Posted: Tue Jan 10, 2017 9:20 pm
by Mask of Destiny
Some more miscellaneous observations
  • Unused "active" sprite slots, fetch sprite zero including the relevant tile row even if sprite zero is not visible on the current line. Assuming this behavior is carried over from the SMS VDP, it may explain why it's typically sprite zero tile data that impacts the blanked out first column.
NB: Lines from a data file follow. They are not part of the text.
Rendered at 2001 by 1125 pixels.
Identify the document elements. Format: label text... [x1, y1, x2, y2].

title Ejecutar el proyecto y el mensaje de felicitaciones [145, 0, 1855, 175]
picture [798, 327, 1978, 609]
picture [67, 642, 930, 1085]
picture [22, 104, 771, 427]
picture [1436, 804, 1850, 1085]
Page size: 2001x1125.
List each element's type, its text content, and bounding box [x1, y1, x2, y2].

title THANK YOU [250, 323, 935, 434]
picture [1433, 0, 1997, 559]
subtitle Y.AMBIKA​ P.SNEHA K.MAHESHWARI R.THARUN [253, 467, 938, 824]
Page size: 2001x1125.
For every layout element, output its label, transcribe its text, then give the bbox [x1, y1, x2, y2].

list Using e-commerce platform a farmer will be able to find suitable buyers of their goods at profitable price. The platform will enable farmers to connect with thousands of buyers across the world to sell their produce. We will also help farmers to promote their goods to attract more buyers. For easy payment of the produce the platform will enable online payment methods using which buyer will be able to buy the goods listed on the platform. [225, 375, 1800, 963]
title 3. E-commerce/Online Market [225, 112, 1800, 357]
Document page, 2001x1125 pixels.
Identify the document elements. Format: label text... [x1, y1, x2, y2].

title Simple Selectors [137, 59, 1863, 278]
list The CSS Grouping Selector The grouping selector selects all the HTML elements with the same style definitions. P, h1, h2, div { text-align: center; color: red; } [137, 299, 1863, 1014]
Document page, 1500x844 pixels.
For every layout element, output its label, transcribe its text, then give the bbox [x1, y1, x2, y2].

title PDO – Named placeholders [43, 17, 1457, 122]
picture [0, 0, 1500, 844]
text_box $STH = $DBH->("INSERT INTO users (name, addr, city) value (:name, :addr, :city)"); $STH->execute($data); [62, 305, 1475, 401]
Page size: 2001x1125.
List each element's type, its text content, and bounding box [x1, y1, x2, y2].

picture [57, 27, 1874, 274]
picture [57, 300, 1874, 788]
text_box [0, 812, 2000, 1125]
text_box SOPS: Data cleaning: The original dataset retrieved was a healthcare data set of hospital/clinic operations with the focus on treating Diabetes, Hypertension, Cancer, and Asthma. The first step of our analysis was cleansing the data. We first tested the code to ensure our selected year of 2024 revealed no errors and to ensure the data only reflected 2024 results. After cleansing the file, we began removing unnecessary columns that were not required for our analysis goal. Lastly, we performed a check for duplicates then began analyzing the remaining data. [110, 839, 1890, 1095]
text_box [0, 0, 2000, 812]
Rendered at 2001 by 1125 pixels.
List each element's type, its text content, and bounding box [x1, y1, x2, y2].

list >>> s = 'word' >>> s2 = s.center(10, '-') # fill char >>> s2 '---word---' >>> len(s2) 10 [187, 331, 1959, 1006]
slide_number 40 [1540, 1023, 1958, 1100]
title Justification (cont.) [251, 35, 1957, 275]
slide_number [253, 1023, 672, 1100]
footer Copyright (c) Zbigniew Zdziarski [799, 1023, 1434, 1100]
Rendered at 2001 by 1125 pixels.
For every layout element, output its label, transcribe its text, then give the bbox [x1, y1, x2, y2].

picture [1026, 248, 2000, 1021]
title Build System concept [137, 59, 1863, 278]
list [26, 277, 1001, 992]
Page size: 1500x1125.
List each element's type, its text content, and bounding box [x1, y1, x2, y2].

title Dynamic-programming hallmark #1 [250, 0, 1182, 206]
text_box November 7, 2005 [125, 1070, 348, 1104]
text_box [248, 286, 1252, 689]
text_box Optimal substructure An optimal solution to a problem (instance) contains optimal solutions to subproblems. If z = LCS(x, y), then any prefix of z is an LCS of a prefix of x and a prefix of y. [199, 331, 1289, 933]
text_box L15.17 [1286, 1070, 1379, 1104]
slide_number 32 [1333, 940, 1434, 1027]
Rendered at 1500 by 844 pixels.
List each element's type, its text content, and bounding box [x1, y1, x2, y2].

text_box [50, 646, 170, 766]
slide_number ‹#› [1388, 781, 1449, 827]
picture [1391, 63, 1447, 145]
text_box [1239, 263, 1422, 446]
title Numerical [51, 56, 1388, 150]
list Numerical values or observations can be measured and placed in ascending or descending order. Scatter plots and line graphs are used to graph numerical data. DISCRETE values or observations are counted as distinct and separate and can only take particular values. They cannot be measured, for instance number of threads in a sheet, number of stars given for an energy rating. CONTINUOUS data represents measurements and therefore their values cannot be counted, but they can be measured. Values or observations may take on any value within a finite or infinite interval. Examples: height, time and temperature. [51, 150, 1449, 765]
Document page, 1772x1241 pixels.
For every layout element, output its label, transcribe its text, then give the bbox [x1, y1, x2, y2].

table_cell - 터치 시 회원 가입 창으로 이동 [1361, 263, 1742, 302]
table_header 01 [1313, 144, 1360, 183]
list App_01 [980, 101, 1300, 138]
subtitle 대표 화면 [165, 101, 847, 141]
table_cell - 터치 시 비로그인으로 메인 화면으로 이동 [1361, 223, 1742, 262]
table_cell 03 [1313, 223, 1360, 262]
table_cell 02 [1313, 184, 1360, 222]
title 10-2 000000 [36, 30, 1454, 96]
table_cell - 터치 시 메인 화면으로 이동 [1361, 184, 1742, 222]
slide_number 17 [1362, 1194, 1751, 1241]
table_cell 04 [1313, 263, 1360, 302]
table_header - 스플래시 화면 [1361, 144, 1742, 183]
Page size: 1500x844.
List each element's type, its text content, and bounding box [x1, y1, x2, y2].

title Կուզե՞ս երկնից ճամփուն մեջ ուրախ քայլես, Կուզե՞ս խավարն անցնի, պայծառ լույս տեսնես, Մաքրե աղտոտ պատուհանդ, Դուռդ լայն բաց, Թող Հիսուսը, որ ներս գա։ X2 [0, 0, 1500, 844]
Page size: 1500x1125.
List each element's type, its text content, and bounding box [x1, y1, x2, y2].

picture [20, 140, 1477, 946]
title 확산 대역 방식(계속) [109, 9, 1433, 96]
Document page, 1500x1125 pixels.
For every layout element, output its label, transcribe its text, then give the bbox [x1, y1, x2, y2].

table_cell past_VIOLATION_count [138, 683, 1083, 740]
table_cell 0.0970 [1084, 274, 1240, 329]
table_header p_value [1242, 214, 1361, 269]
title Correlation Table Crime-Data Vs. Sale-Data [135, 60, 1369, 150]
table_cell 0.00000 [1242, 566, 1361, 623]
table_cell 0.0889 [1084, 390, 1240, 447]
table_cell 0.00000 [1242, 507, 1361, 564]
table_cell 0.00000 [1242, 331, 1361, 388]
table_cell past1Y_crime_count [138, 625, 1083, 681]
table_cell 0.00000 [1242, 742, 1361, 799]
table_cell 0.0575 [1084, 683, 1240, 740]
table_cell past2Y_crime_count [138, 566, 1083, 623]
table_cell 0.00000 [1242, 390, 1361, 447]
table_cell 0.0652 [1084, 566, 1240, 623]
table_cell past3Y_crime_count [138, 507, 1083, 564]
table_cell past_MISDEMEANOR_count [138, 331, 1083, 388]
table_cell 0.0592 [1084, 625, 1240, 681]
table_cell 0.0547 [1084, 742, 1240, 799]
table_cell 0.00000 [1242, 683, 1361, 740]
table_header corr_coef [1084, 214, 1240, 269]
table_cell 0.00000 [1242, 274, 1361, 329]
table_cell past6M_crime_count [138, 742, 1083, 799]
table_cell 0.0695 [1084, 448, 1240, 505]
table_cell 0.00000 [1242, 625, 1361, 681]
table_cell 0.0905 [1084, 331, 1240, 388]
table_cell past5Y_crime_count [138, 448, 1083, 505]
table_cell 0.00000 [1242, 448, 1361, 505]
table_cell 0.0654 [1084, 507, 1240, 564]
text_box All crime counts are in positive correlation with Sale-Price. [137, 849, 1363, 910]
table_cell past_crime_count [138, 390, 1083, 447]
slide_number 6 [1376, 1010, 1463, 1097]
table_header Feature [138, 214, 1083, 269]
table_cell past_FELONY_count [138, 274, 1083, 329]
  • Active sprites appear in slots in sprite table order; however, unused slots appear before any used slots
  • Even in Genesis mode, pending interrupts must be cleared using the status port when in Mode 4. They are not cleared by a 68K interrupt acknowledge like in Mode 5 in Genesis mode.
  • Toggling TH does not seem to latch a new HCounter value when in Genesis mode, nor does toggling the M2 bit (controls HVC Latch in Mode 5). It's possible that externally toggling TH when it is set to an input would do the trick, but I haven't tested it.
  • At least when in Genesis mode, horizontal interrupts and the vcounter increment both appear to be 50 ticks of SC (190 master clock ticks) after !HSYNC goes low. Vertical interrupts are triggered about 96 SC ticks after !HSYNC goes low. This timing is different than Mode 5 (very different for HInt/Vcounter change, slightly different than Vint) which is somewhat surprising. Assuming that the H Counter progression is identical between Mode 4 and H32 Mode 5, that would put these events at roughly H Counter 249 and 4 respectively.

Re: Mode 4 VRAM Timing

Posted: Sat Jan 28, 2017 4:01 pm
by TmEE co.(TM)
I snooped around on my SMS2 and it seems to behave same way. In addition blanking has same timings on TMS99xx VDPs on SMS, and possibly same function. TMS does 64 refreshes for DRAMs in blanking during first 256 pixels (and gives 64 access slots) and in remainder of the line there's 42 access slots. MD should retain this behaviour too.